DESCRIPTION OF THE TASK: One number should be the full reply: how many lines of the material below contain "right".

GIVEN INFORMATION START

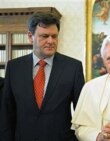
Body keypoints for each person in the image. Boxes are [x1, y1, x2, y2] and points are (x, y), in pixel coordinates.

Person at [0, 12, 85, 141]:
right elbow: (6, 113)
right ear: (30, 36)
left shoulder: (73, 68)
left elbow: (82, 114)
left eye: (54, 36)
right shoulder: (14, 67)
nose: (51, 41)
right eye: (44, 36)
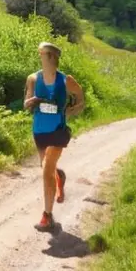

GIVEN INFORMATION END

RESPONSE AREA: 4